Single Variable Calculus, Chapter 6, 6.3, Section 6.3, Problem 8

Use the shell method to find the volume generated by rotating the region bounded by the curves $y = \sqrt{x}, y = x^2$ about the $y$-axis. Sketch the region and a typical shell








If we use a vertical strips, notice that the distance of these strips from the $y$-axis is $x$. If we revolve this length about the $y$-axis, you'll get the circumference $C = 2 \pi x$. Also, notice that the height of the strips resembles the height of the cylinder as $H y_{\text{upper}} - y_{\text
{lower}} = \sqrt{x} - x^2$. So, we have..
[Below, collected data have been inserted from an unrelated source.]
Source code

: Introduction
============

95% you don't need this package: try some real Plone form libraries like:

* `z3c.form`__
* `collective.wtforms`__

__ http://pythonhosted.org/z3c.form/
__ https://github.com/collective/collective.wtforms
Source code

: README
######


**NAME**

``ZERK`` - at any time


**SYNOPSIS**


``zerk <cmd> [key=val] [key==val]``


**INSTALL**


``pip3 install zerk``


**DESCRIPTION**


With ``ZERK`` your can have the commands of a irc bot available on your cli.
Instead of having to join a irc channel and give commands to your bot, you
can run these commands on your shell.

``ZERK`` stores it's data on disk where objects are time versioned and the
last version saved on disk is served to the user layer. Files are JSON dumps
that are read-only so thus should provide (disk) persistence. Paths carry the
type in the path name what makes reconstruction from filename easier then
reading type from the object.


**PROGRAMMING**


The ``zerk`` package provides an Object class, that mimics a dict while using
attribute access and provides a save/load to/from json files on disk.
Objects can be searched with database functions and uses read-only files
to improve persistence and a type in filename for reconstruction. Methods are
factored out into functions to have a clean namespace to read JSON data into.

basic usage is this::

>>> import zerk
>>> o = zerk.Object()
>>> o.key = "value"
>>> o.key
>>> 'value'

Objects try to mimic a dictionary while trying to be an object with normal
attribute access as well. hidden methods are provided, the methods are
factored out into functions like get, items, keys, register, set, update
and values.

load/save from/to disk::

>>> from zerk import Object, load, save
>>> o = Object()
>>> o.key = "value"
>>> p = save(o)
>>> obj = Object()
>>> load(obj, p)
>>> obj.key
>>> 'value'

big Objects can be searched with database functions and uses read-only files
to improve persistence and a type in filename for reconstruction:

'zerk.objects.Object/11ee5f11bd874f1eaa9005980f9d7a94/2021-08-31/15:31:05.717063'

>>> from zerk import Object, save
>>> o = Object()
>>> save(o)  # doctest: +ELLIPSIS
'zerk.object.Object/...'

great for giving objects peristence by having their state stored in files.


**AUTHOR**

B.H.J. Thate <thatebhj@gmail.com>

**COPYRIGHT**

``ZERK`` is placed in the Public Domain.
$\displaystyle V = \int^b_a C(x) H(x) dx$

The values of the upper and lower limits can be obtained by getting the points of intersection.


$
\begin{equation}
\begin{aligned}

& \sqrt{x} = x^2
\\
\\
& x^{(2 - \frac{1}{2})} = 1
\\
\\
& x^{\frac{3}{2}} = 1
\\
\\
& x = 1

\end{aligned}
\end{equation}
$


Hence,


$
\begin{equation}
\begin{aligned}

V =& \int^1_0 2 \pi x (\sqrt{x} - x^2) dx
\\
\\
V =& 2 \pi \int^1_0 (x^{\frac{3}{2}} - x^3) dx
\\
\\
V =& 2 \pi \left[ \displaystyle \frac{x^{\frac{5}{2}}}{\displaystyle \frac{5}{2}} - \frac{x^4}{4} \right]^1_0
\\
\\
V =& \frac{3 \pi}{10} \text{ cubic units}

\end{aligned}
\end{equation}
$